Dataset extract:
Content starts

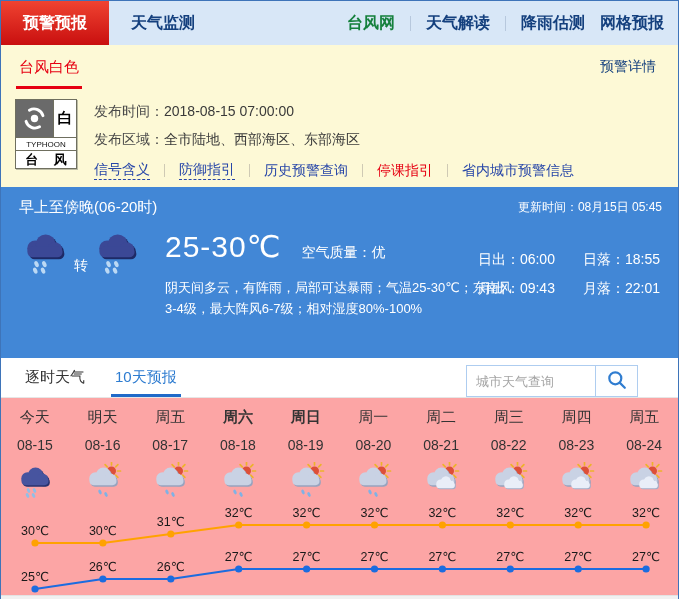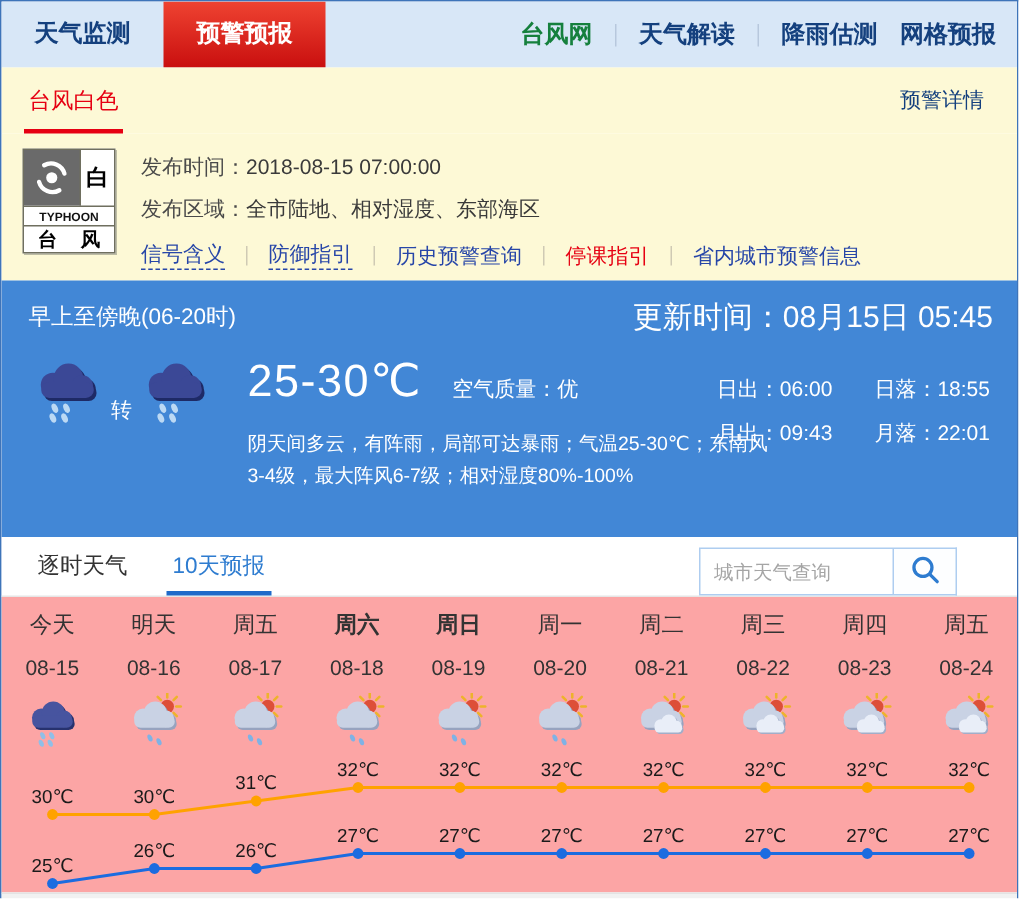--- a/index.html
+++ b/index.html
@@ -23,36 +23,36 @@
   .warn-title { color:#e60012; font-size:15px; position:relative; height:100%; display:flex; align-items:center; cursor:pointer; }
   .warn-title::after { content:""; position:absolute; left:-3px; right:-3px; bottom:0; height:3px; background:#e60012; }
   .warn-detail { color:#14407e; font-size:14px; cursor:pointer; }
 
   
   .warnpanel { height:98px; background:#fdf9d6; display:flex; padding:10px 0 0 14px; }
   .tbadge { width:62px; height:70px; border:1px solid #6f6f5f; background:#fff; box-shadow:1px 1px 0 #bdbda5; }
   .tb-row1 { display:flex; height:37px; }
   .tb-spiral { width:38px; background:#6a6a6a; display:flex; align-items:center; justify-content:center; border-right:1px solid #6f6f5f; }
   .tb-white { flex:1; display:flex; align-items:center; justify-content:center; font-size:15px; font-weight:bold; color:#000; }
-  .tb-en { height:13px; border-top:1px solid #6f6f5f; font-size:8px; font-weight:bold; text-align:center; line-height:13px; color:#111; }
+  .tb-en { height:13px; border-top:1px solid #6f6f5f; font-size:8px; font-weight:normal; text-align:center; line-height:13px; color:#111; }
   .tb-cn { height:18px; border-top:1px solid #6f6f5f; font-size:13px; font-weight:bold; text-align:center; line-height:17px; letter-spacing:6px; text-indent:6px; color:#000; }
   .warninfo { margin-left:17px; font-size:14px; color:#3a3a3a; padding-top:2px; }
   .wrow { line-height:21px; margin-bottom:7px; }
   .wrow .lab { color:#4a4a4a; }
   .wlinks { display:flex; align-items:center; margin-top:11px; font-size:14px; }
   .wlink { color:#2746a8; cursor:pointer; text-decoration:none; }
   .wlink.dashed { border-bottom:1px dashed #2746a8; }
   .wlink.red { color:#e60012; }
   .lsep { width:1px; height:13px; background:#cfcab4; margin:0 14px; }
 
   
   .nowpanel { height:171px; background:#4287d6; color:#fff; position:relative; padding:11px 16px 0 18px; }
   .np-top { display:flex; justify-content:space-between; align-items:center; }
   .np-period { font-size:15px; }
-  .np-update { font-size:20px; }
+  .np-update { font-size:12px; }
   .np-main { display:flex; margin-top:10px; }
   .np-icons { display:flex; align-items:flex-start; width:146px; flex-shrink:0; }
   .np-trans { font-size:14px; margin:30px 3px 0 3px; }
   .np-mid { width:352px; }
   .np-temp-row { display:flex; align-items:baseline; margin-top:2px; }
   .np-temp { font-size:30px; letter-spacing:1px; }
   .np-air { font-size:14px; margin-left:20px; }
   .np-desc { font-size:13px; line-height:21px; margin-top:13px; }
   .np-sunmoon { position:absolute; right:18px; top:64px; display:grid; grid-template-columns:auto auto;
                 column-gap:28px; row-gap:11px; font-size:14px; }
@@ -82,22 +82,22 @@
   #tempchart { display:block; }
   .bottomstrip { height:21px; background:#f1f1f1; border-top:1px solid #e3e3e3; }
 </style>
 </head>
 <body>
 
 <div class="page">
 
   <header class="topnav">
     <div class="nav-left">
+        <div class="nav-item active">预警预报</div>
         <div class="nav-item">天气监测</div>
-        <div class="nav-item active">预警预报</div>
       </div>
     <div class="nav-right">
         <span class="nav-rt hl">台风网</span>
         <span class="navsep"></span>
         <span class="nav-rt">天气解读</span>
         <span class="navsep"></span>
         <span class="nav-rt">降雨估测</span>
         <span class="nav-rt">网格预报</span>
       </div>
   </header>
@@ -120,21 +120,21 @@
         <div class="tb-white">白</div>
       </div>
       <div class="tb-en">TYPHOON</div>
       <div class="tb-cn">台 风</div>
     </div>
     <div class="warninfo">
       <div class="wrow">
         <span class="lab">发布时间：</span><span>2018-08-15 07:00:00</span>
       </div>
       <div class="wrow">
-        <span class="lab">发布区域：</span><span>全市陆地、相对湿度、东部海区</span>
+        <span class="lab">发布区域：</span><span>全市陆地、西部海区、东部海区</span>
       </div>
       <div class="wlinks">
           <a class="wlink dashed">信号含义</a>
           <span class="lsep"></span>
           <a class="wlink dashed">防御指引</a>
           <span class="lsep"></span>
           <a class="wlink">历史预警查询</a>
           <span class="lsep"></span>
           <a class="wlink red">停课指引</a>
           <span class="lsep"></span>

Content ends

Task to carry out: Omit the images; transcribe the listing verbatim.

Written solution:
--- a/index.html
+++ b/index.html
@@ -23,36 +23,36 @@
   .warn-title { color:#e60012; font-size:15px; position:relative; height:100%; display:flex; align-items:center; cursor:pointer; }
   .warn-title::after { content:""; position:absolute; left:-3px; right:-3px; bottom:0; height:3px; background:#e60012; }
   .warn-detail { color:#14407e; font-size:14px; cursor:pointer; }
 
   
   .warnpanel { height:98px; background:#fdf9d6; display:flex; padding:10px 0 0 14px; }
   .tbadge { width:62px; height:70px; border:1px solid #6f6f5f; background:#fff; box-shadow:1px 1px 0 #bdbda5; }
   .tb-row1 { display:flex; height:37px; }
   .tb-spiral { width:38px; background:#6a6a6a; display:flex; align-items:center; justify-content:center; border-right:1px solid #6f6f5f; }
   .tb-white { flex:1; display:flex; align-items:center; justify-content:center; font-size:15px; font-weight:bold; color:#000; }
-  .tb-en { height:13px; border-top:1px solid #6f6f5f; font-size:8px; font-weight:bold; text-align:center; line-height:13px; color:#111; }
+  .tb-en { height:13px; border-top:1px solid #6f6f5f; font-size:8px; font-weight:normal; text-align:center; line-height:13px; color:#111; }
   .tb-cn { height:18px; border-top:1px solid #6f6f5f; font-size:13px; font-weight:bold; text-align:center; line-height:17px; letter-spacing:6px; text-indent:6px; color:#000; }
   .warninfo { margin-left:17px; font-size:14px; color:#3a3a3a; padding-top:2px; }
   .wrow { line-height:21px; margin-bottom:7px; }
   .wrow .lab { color:#4a4a4a; }
   .wlinks { display:flex; align-items:center; margin-top:11px; font-size:14px; }
   .wlink { color:#2746a8; cursor:pointer; text-decoration:none; }
   .wlink.dashed { border-bottom:1px dashed #2746a8; }
   .wlink.red { color:#e60012; }
   .lsep { width:1px; height:13px; background:#cfcab4; margin:0 14px; }
 
   
   .nowpanel { height:171px; background:#4287d6; color:#fff; position:relative; padding:11px 16px 0 18px; }
   .np-top { display:flex; justify-content:space-between; align-items:center; }
   .np-period { font-size:15px; }
-  .np-update { font-size:20px; }
+  .np-update { font-size:12px; }
   .np-main { display:flex; margin-top:10px; }
   .np-icons { display:flex; align-items:flex-start; width:146px; flex-shrink:0; }
   .np-trans { font-size:14px; margin:30px 3px 0 3px; }
   .np-mid { width:352px; }
   .np-temp-row { display:flex; align-items:baseline; margin-top:2px; }
   .np-temp { font-size:30px; letter-spacing:1px; }
   .np-air { font-size:14px; margin-left:20px; }
   .np-desc { font-size:13px; line-height:21px; margin-top:13px; }
   .np-sunmoon { position:absolute; right:18px; top:64px; display:grid; grid-template-columns:auto auto;
                 column-gap:28px; row-gap:11px; font-size:14px; }
@@ -82,22 +82,22 @@
   #tempchart { display:block; }
   .bottomstrip { height:21px; background:#f1f1f1; border-top:1px solid #e3e3e3; }
 </style>
 </head>
 <body>
 
 <div class="page">
 
   <header class="topnav">
     <div class="nav-left">
+        <div class="nav-item active">预警预报</div>
         <div class="nav-item">天气监测</div>
-        <div class="nav-item active">预警预报</div>
       </div>
     <div class="nav-right">
         <span class="nav-rt hl">台风网</span>
         <span class="navsep"></span>
         <span class="nav-rt">天气解读</span>
         <span class="navsep"></span>
         <span class="nav-rt">降雨估测</span>
         <span class="nav-rt">网格预报</span>
       </div>
   </header>
@@ -120,21 +120,21 @@
         <div class="tb-white">白</div>
       </div>
       <div class="tb-en">TYPHOON</div>
       <div class="tb-cn">台 风</div>
     </div>
     <div class="warninfo">
       <div class="wrow">
         <span class="lab">发布时间：</span><span>2018-08-15 07:00:00</span>
       </div>
       <div class="wrow">
-        <span class="lab">发布区域：</span><span>全市陆地、相对湿度、东部海区</span>
+        <span class="lab">发布区域：</span><span>全市陆地、西部海区、东部海区</span>
       </div>
       <div class="wlinks">
           <a class="wlink dashed">信号含义</a>
           <span class="lsep"></span>
           <a class="wlink dashed">防御指引</a>
           <span class="lsep"></span>
           <a class="wlink">历史预警查询</a>
           <span class="lsep"></span>
           <a class="wlink red">停课指引</a>
           <span class="lsep"></span>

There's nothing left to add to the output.